The input »
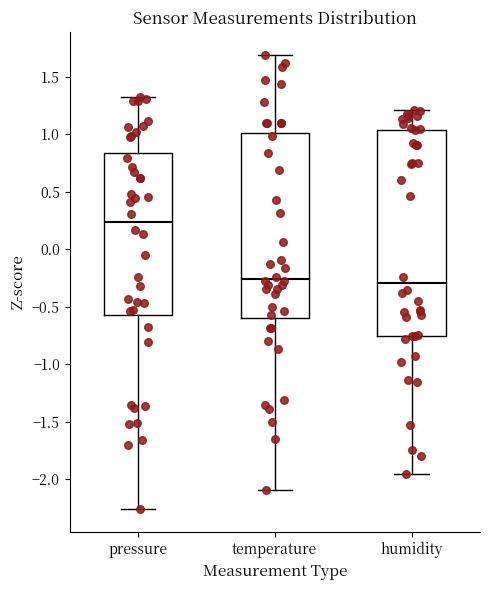

Reading left to right, read every box against the y-axis: the position of its median line, the range the box covers, and the ends of its whiskers. The values are not printed on the chart, so give them approximately, as read against the axis.

pressure: median 0.25, box -0.55 to 0.85, whiskers -2.25 to 1.30
temperature: median -0.25, box -0.60 to 1.00, whiskers -2.10 to 1.70
humidity: median -0.30, box -0.75 to 1.05, whiskers -1.95 to 1.20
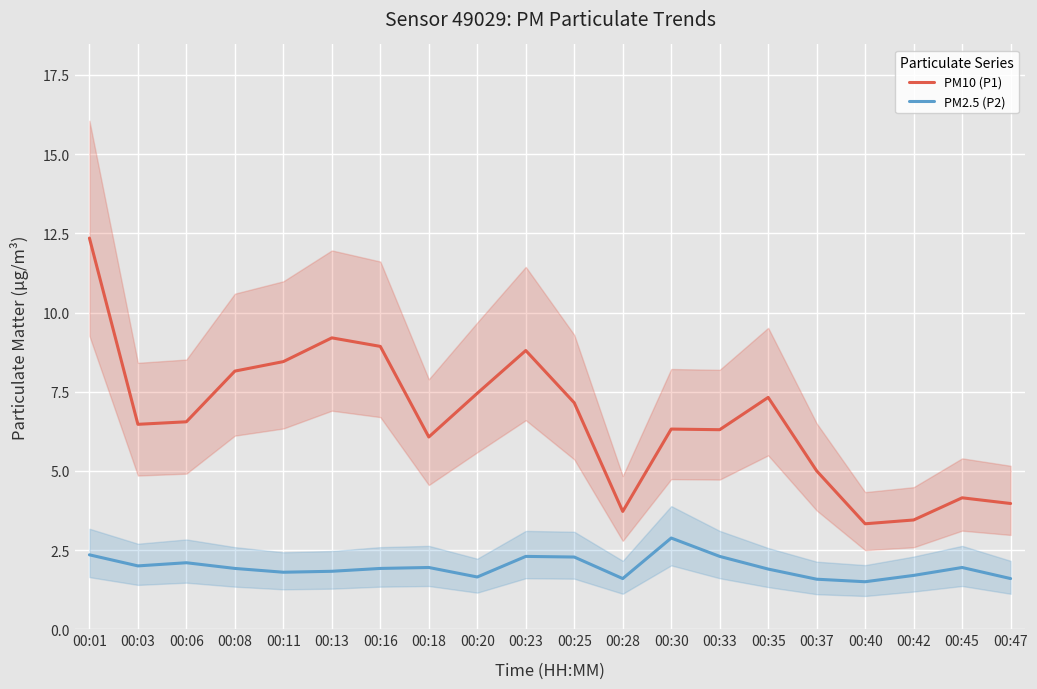

What is the value of the PM10 (P1) point at the 5th from the left?

8.4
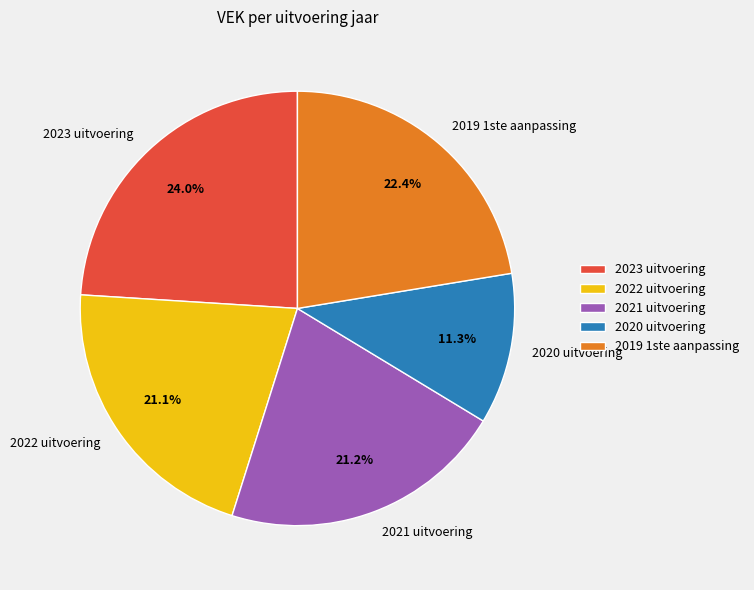

Count the number of slices in the pie.

5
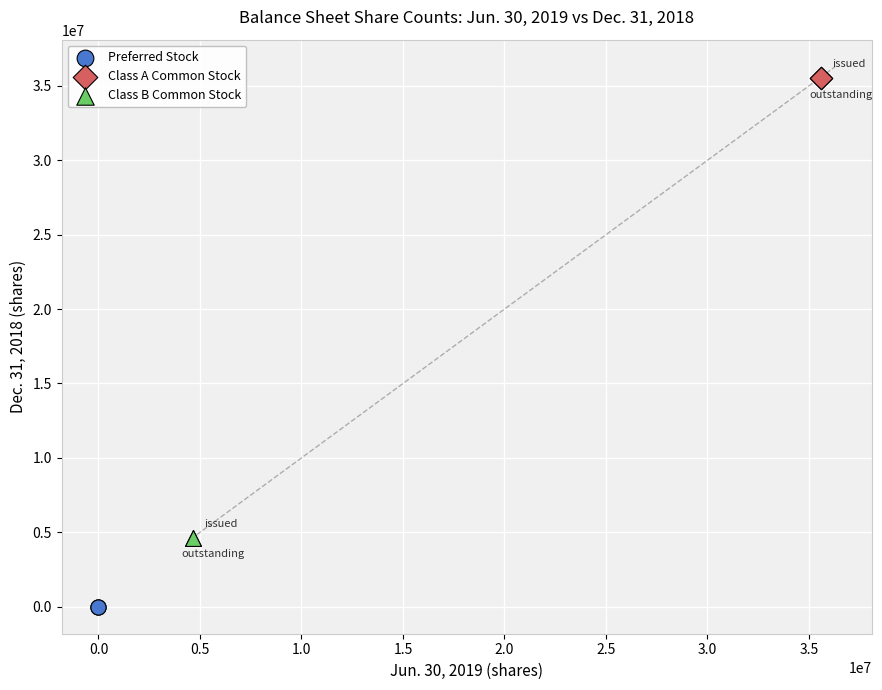

Which series reaches the minimum Y coordinate?

Preferred Stock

Your task »
Can you rewrite the lines of the items above as a Markdown table with the columns "Row" and "Line", numbering each row, skipping blank lines, and leaving out the pictures?

Exercise result »
| Row | Line |
|---|---|
| 1 | Reading left to right, read every box against the y-axis: the position of its median line, the range the box covers, and the ends of its whiskers. The values are not printed on the chart, so give them approximately, as read against the axis. |
| 2 | pressure: median 0.25, box -0.55 to 0.85, whiskers -2.25 to 1.30 |
| 3 | temperature: median -0.25, box -0.60 to 1.00, whiskers -2.10 to 1.70 |
| 4 | humidity: median -0.30, box -0.75 to 1.05, whiskers -1.95 to 1.20 |
| 5 | What is the value of the PM10 (P1) point at the 5th from the left? |
| 6 | 8.4 |
| 7 | Count the number of slices in the pie. |
| 8 | 5 |
| 9 | Which series reaches the minimum Y coordinate? |
| 10 | Preferred Stock |